Automated code review (self-review) — verdict: looks correct, no blocking findings. Posting as a comment, not an approval.
Design (Pass A): The change is a localized guard that makes the implementation honor the method's existing Javadoc ("If byte index is invalid, returns 0"). No layer/responsibility concerns; no peer analogue diverged from (getByte is the only UTF8String accessor carrying this out-of-bounds contract).
Correctness (Pass B):
- Bounds check is correct —
byteIndex >= numBytestreatsnumBytesas an exclusive upper bound (largest valid index isnumBytes - 1), andbyteIndex < 0covers negatives.

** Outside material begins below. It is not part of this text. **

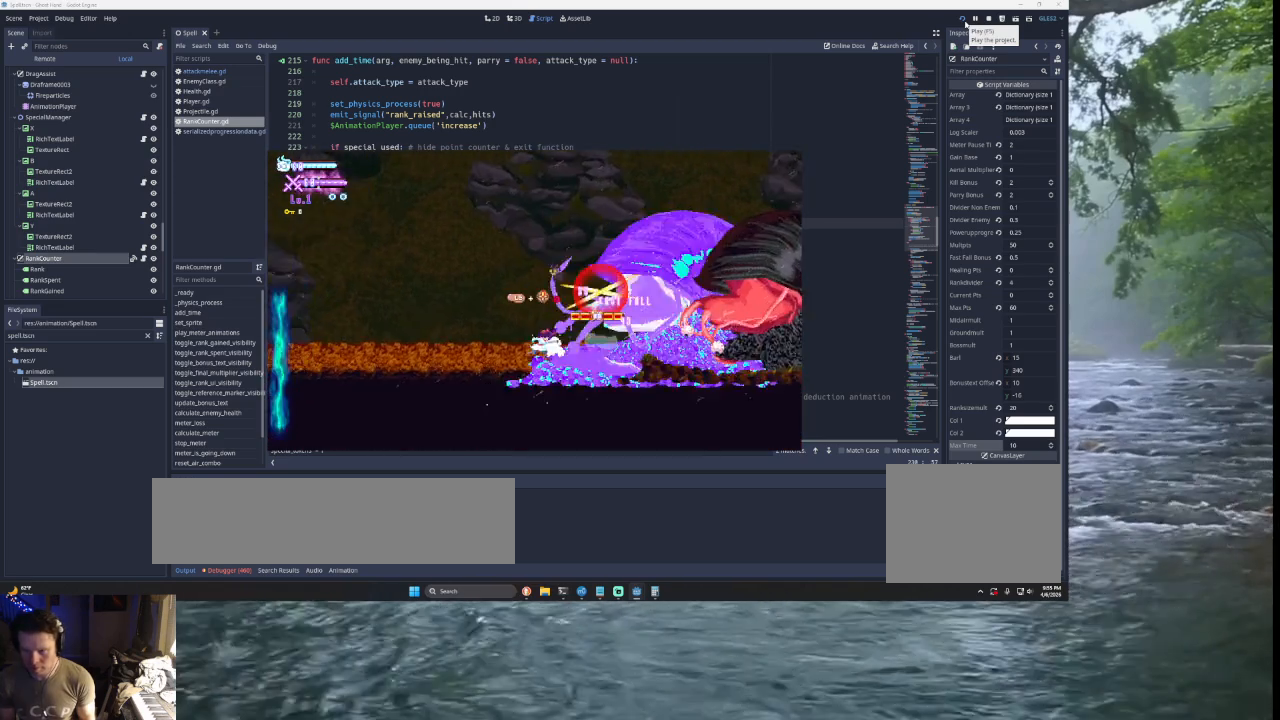
{"buttons": [], "left_stick": "left", "right_stick": "center", "events": [[133, "left_stick", "right"], [167, "TRIANGLE", "down"], [200, "SQUARE", "down"], [333, "left_stick", "left"], [433, "SQUARE", "up"], [467, "TRIANGLE", "up"]]}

Valid indices[0, numBytes)are unchanged. - Matches every assertion in
UTF8StringSuite.testGetByte(-1,length,length + 1) for both the valid and invalid-UTF-8 strings. - Prior behavior was undefined for out-of-range indices (
Platform.getByteread adjacent memory); under JDK 25 that returned47instead of0. The fix makes it deterministic.

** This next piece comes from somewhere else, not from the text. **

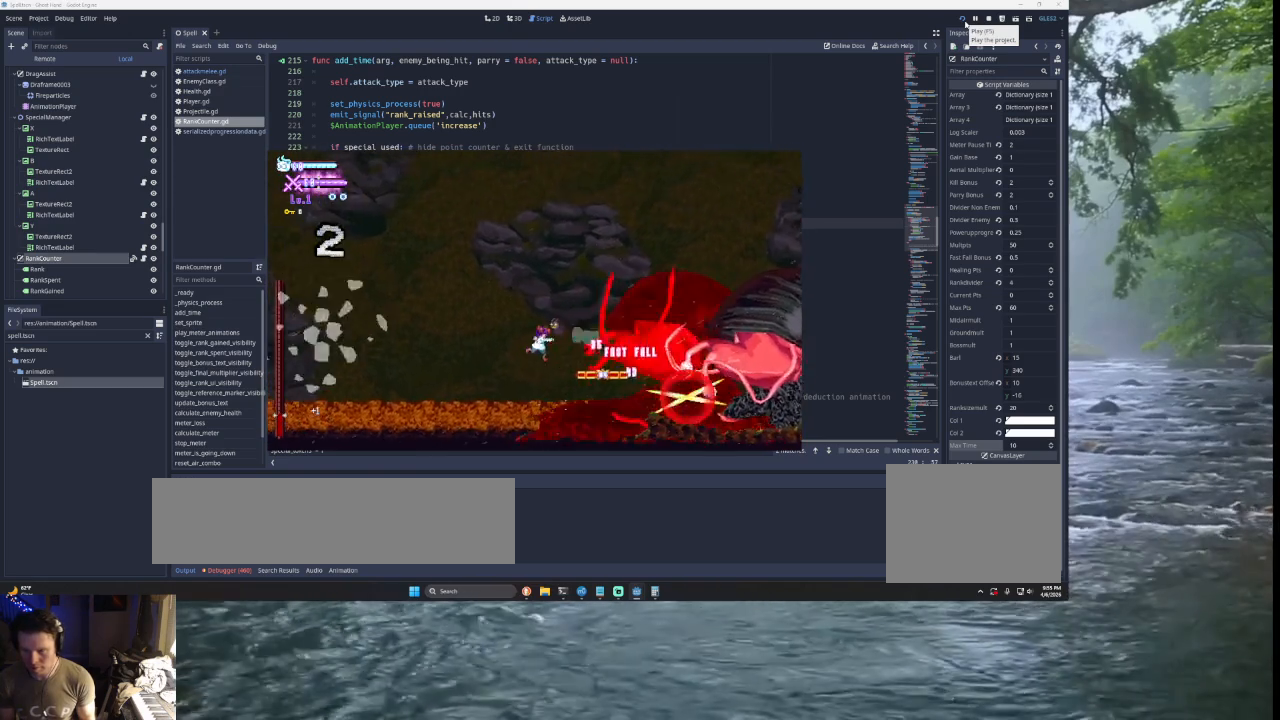
{"buttons": [], "left_stick": "center", "right_stick": "center", "events": [[400, "left_stick", "center"]]}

Nit (non-blocking): getByte appears on some per-byte paths (e.g. numBytesForFirstByte); the added comparison is negligible, just noting it for awareness.
Verification:
- Before (master, JDK 25, fail): https://github.com/apache/spark/actions/runs/28035606804/job/82996960386 —
testGetByteexpected 0 but got 47 - After (this PR, JDK 25, pass): https://github.com/HyukjinKwon/spark/actions/runs/28065895861/job/83089981477 —
UTF8StringSuite34 passed
|
Merged to master and branch-4.x. |
…of-bounds contract
### What changes were proposed in this pull request?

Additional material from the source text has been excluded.